From the AGA Journals

Budesonide topped placebo for treating lymphocytic colitis

 

Key clinical point: Budesonide significantly outperformed placebo for inducing clinical remission of lymphocytic colitis.

Major finding: Rates of clinical remission were 79% with budesonide, 42% with placebo (P = .01), and 68% with mesalazine (P = .09 vs. placebo).

Study details: Multicenter double-blind trial of 57 patients with chronic lymphocytic colitis.

Disclosures: The study was funded by Dr. Falk Pharma GmbH, Freiburg, Germany. Dr. Miehlke and two coauthors received speaker fees from Dr. Falk Pharma. Dr. Miehlke and one coauthor received consultancy fees from Tillots. One coauthor received speaker fees, has been a member of the advisory board, and has received grants from Tillots.

Source: Miehlke S et al. Gastroenterology. 2018 Sep 6.


 

FROM GASTROENTEROLOGY

Among patients with lymphocytic colitis, 8 weeks of oral budesonide therapy was associated with significantly higher rates of clinical and histologic remission versus placebo in a multicenter, double-blind clinical trial.

Fully 79% of patients achieved clinical remission with budesonide, compared with only 42% of patients in the placebo arm (P = .01), reported Stephan Miehlke, MD, of the Center for Digestive Diseases in Hamburg, Germany, and his associates. A third group of patients received oral mesalazine therapy, which induced clinical remission in 68% of cases (P = .09). Budesonide also induced histologic remission significantly more often (68%) than did mesalazine (26%; P = .02) or placebo (21%; P = .008).

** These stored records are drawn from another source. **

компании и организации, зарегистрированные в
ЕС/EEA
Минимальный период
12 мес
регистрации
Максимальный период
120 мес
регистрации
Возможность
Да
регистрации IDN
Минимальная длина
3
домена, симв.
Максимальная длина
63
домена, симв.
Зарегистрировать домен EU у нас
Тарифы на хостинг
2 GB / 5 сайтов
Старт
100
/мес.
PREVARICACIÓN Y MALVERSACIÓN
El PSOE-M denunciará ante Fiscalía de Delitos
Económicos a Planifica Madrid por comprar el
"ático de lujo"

“The study population was not large, but the trial was adequately powered,” the researchers wrote. The report was published online in Gastroenterology. “These results confirm the efficacy of budesonide for the induction of remission in active lymphocytic colitis and are consistent with expert recommendations for its use as first-line therapy.”

Lymphocytic colitis is a subtype of microscopic colitis that is characterized by an increase in intraepithelial lymphocytes. This condition has substantial negative effects on quality of life – the most common symptom is chronic diarrhea, and some patients also experience fecal incontinence and abdominal pain. Expert guidelines recommend first-line treatment with budesonide and second-line treatment with mesalazine, but evidence supporting either recommendation is sparse and low-quality, the investigators wrote.

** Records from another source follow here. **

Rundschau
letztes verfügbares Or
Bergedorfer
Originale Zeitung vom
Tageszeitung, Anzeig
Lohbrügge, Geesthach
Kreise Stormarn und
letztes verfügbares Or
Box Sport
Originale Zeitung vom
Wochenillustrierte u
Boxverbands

For the study, they compared 8 weeks of treatment with pH-modified release oral budesonide granules (9 mg once daily), oral mesalazine granules (3 g once daily) or placebo in 57 patients (19 per arm) with histologically confirmed, newly diagnosed or relapsed lymphocytic colitis. All patients had at least a 12-week history of watery, nonbloody diarrhea, no other documented diarrheal conditions, and no recent history of antidiarrheal therapy. Nearly three-quarters were female and the mean age was 59 years. The primary endpoint was clinical remission, defined as no more than 21 stools in the 7 days before week 8, including no more than 6 watery stools.

After 8 weeks of double-blinded treatment, all clinically remitted patients stopped treatment and were followed for another 16 weeks. Those who were not in remission or who relapsed were offered 4 weeks of open-label budesonide therapy, which led to clinical remission in 88% of cases, the researchers said. “This study confirms that budesonide is effective for the induction of remission in active lymphocytic colitis,” they concluded. “Strikingly, a substantial improvement in symptoms, including a profound reduction in the number of watery stools, was seen within a median of 3 days after starting budesonide therapy.”

Serious adverse events were uncommon in all three groups, and each arm had a similar rate of adverse events considered secondary to treatment. In the budesonide group, these included one case each of weight gain, transient ischemic attack, and affective disturbance with sleep disorder. In the mesalazine group, three patients developed acute pancreatitis, increased hepatic enzymes, or dizziness. Eleven percent of budesonide recipients and 16% of mesalazine recipients stopped treatment because of adverse events. “No patient in any group had a clinically significant shift in cortisol level between baseline and week 8 that was considered related to the study drug,” the investigators said. “Other changes in laboratory parameters were not considered clinically relevant in any treatment group.”

The study was funded by Dr. Falk Pharma GmbH, Freiburg, Germany. Dr. Miehlke and two coauthors received speaker fees from Dr. Falk Pharma. Dr. Miehlke and one coauthor received consultancy fees from Tillots. One coauthor received speaker fees, has been a member of the advisory board, and has received grants from Tillots.